Wichtig bei einer systemischen Behandlung ist es, die Gesundheit der Leber vorab und auch im Verlauf im Auge zu behalten, da es – wenn auch selten – hier zu Nebenwirkungen kommen kann. 

Helfen Lasertherapien gegen Nagelpilz?

Dahinter steckt die Idee, den Pilz mit Temperaturen von mehr als 60 °C abzutöten. Das ist theoretisch wohl möglich, doch in der Praxis ist die Heilungsrate gering und die Verletzungsgefahr durch zu hohe Temperaturen bei einer Laserbehandlung hoch. 

Lässt sich einer Infektion mit Haut- und/oder Nagelpilz wirksam vorbeugen?

Eine gute Hygiene ist sicher wichtig, um Haut und Nägel gesund zu erhalten. Doch selbst der gepflegteste Fuß ist nicht gegen Pilzbefall gefeit. Fuß- und Nagelpilz können jede:n treffen. Wichtig zu wissen, ist, dass es keinen Grund gibt, sich deswegen zu schämen und die fachärztliche Behandlung hinauszuzögern. 

Warum treten Pilzerkrankungen in etwa 25 Prozent der Fälle2 erneut auf?

Es kommt zu einem Rezidiv, weil die Pilze extrem widerstandsfähig sind und lange Zeit auf Textilien und in Schuhen überleben. Außerdem ‚arrangiert‘ sich das Immunsystem mitunter mit den Erregern und bekämpft diese nicht (mehr) so wirkungsvoll, wie es müsste.  
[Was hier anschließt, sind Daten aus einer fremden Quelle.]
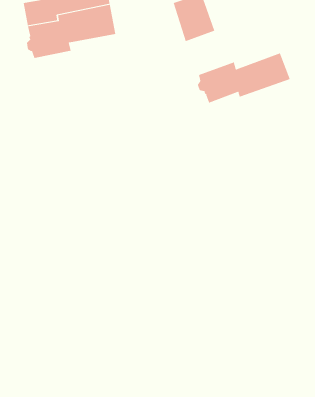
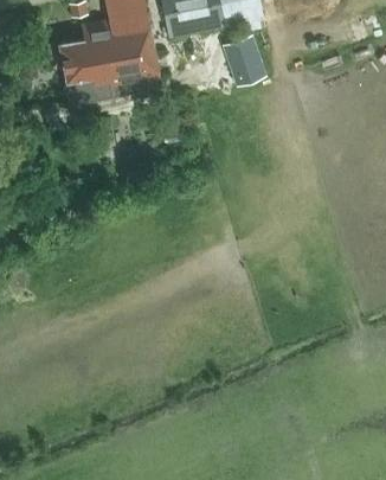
building: [197,53,290,104] -> none

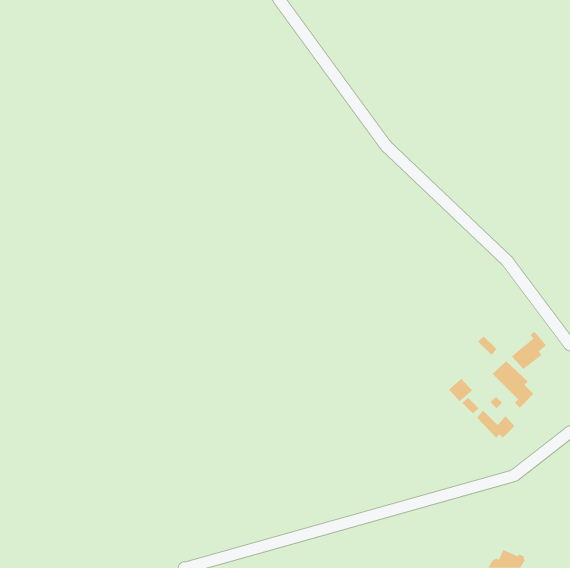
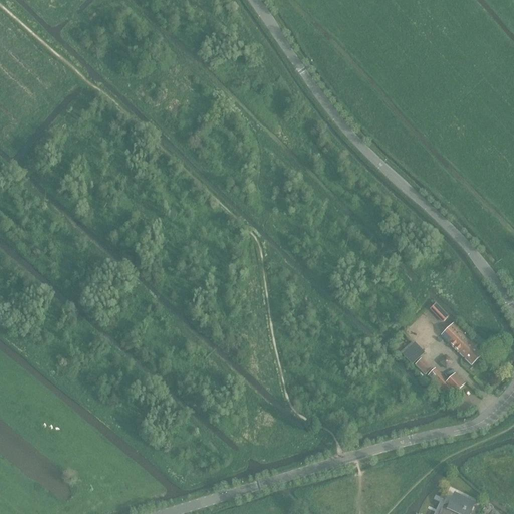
building: [511,331,547,370] -> none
8 Tipps zur Vorbeugung von Fuß- & Nagelpilz

  1. Laufen Sie in öffentlichen Duschen von Schwimmbad, Sauna und Sporthalle nicht barfuß.
  2. Trocknen Sie Ihre Füße nach jedem Waschen, Duschen und Baden sorgfältig ab, insbesondere zwischen den Zehen.
  3. Teilen Sie keine Hand- und Badetücher mit anderen und waschen Sie diese bei mindestens 60 °C. Erst dann sterben die meisten Pilze ab.
  4. Teilen Sie Werkzeuge zur Fuß- und Nagelpflege nicht mit anderen. Reinigen Sie die Utensilien regelmäßig oder nutzen Sie Einmalfeilen.
  5. Wechseln Sie Socken täglich und waschen Sie diese bei mindestens 60 °C.
  6. Tragen Sie keine engen Schuhe, die drücken und Blasen machen.
  7. Lassen Sie Ihre Schuhe nach dem Tragen trocknen und desinfizieren Sie sie regelmäßig, insbesondere stark beanspruchte Sportschuhe.
  8. Besuchen Sie nur Nagelstudios und Fußpflege-Institute, von deren Leistung und Hygiene Sie überzeugt sind. Wir beobachten in unserer Pilzambulanz immer wieder Nagelpilz unter künstlichen Nägeln.